ОТРЫВОК ТЕКСТА
----------

По контрасту Пятая и Седьмая («Ленинградская») симфонии Шостаковича, хотя и раскрывали, по существу, ту же самую запретную тему, получили уникальную возможность прозвучать открыто и скоро стали широко известны не только в Советском Союзе, но и во всем мире. В этом заключался один из парадоксов ситуации: современная симфоническая музыка, по своему языку, казалось бы, более элитарная, чем искусство словесное, оказалась носительницей экзотерического послания о трагической судьбе Ленинграда.
Затравленный, но не сломленный Шостакович продолжил эту петербургскую линию в своей Одиннадцатой симфонии, а также в поздних квартетах, а Ахматова, от предсказаний ужасного будущего повернувшаяся к пересозданию и претворению легендарного прошлого («как в прошедшем грядущее зреет, так в грядущем прошлое тлеет»), увенчала строительство нового петербургского мифа своей монументальной «Поэмой без героя», подлинным героем которой являлась, конечно, ее любимая Северная Пальмира.
При жизни Ахматова, увы, так и не увидела ни «Реквиема», ни «Поэмы без героя» напечатанными полностью в России; их со все возраставшим энтузиазмом и восхищением тайно переписывали от руки, размножали с помощью пишмашинок, в то время как советский культурный аппарат не просто игнорировал, но пытался растоптать и уничтожить упорно продолжавший набирать силу неофициальный петербургский миф. Одной из самых показательных постсталинских государственных репрессивных акций в этом отношении стал знаменитый суд в 1964 году над близким Ахматовой молодым ленинградским поэтом Иосифом Бродским, обвиненным в «тунеядстве».
Сосланный на Север, а позднее, в 1972 году, высланный на Запад, Бродский обосновался в Соединенных Штатах, где он, обладая грандиозным дарованием и мощным интеллектом, естественным образом стал составной частью «американской ветви» петербургского модернизма. Я употребляю это определение, чтобы объединить группу творческих гигантов, никогда не объявлявших о своей принадлежности к одной артистической школе. И тем не менее слишком многое связывало Игоря Стравинского, Владимира Набокова и Джорджа Баланчина. Будучи выходцами из Петербурга, они после скитаний по Европе осели в Соединенных Штатах, где не только оказали огромное влияние на американскую культуру, но и создали свой великолепный «ностальгический» вариант петербургского мифа, привлекший внимание западной интеллектуальной элиты тогда, когда этот миф нещадно преследовался в России.

----------

РАЗДЕЛ ДАННЫХ
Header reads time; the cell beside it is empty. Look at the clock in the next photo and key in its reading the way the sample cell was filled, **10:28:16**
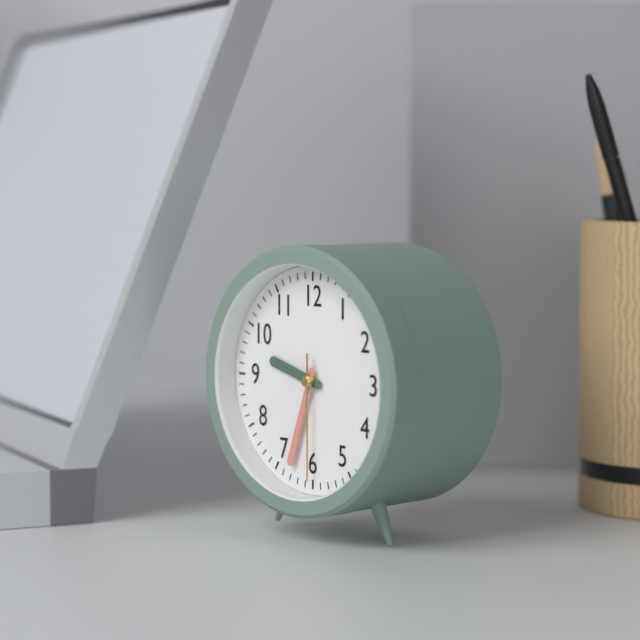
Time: **9:33:30**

----------

СПИСОК ЗАДАНИЙ
1/ Перепишите слово в слово часть отрывка о петербургском мифе, которая открывается словами «По контрасту Пятая» и заканчивается словами «трагической судьбе Ленинграда.».
2/ Переведите на английский язык предложение из отрывка о петербургском мифе: «Я употребляю это определение, чтобы объединить группу творческих гигантов, никогда не объявлявших о своей принадлежности к одной артистической школе».

ОТВЕТЫ
1/
По контрасту Пятая и Седьмая («Ленинградская») симфонии Шостаковича, хотя и раскрывали, по существу, ту же самую запретную тему, получили уникальную возможность прозвучать открыто и скоро стали широко известны не только в Советском Союзе, но и во всем мире. В этом заключался один из парадоксов ситуации: современная симфоническая музыка, по своему языку, казалось бы, более элитарная, чем искусство словесное, оказалась носительницей экзотерического послания о трагической судьбе Ленинграда.

2/ I use this designation to unite a group of creative giants who never declared that they belonged to a single artistic school.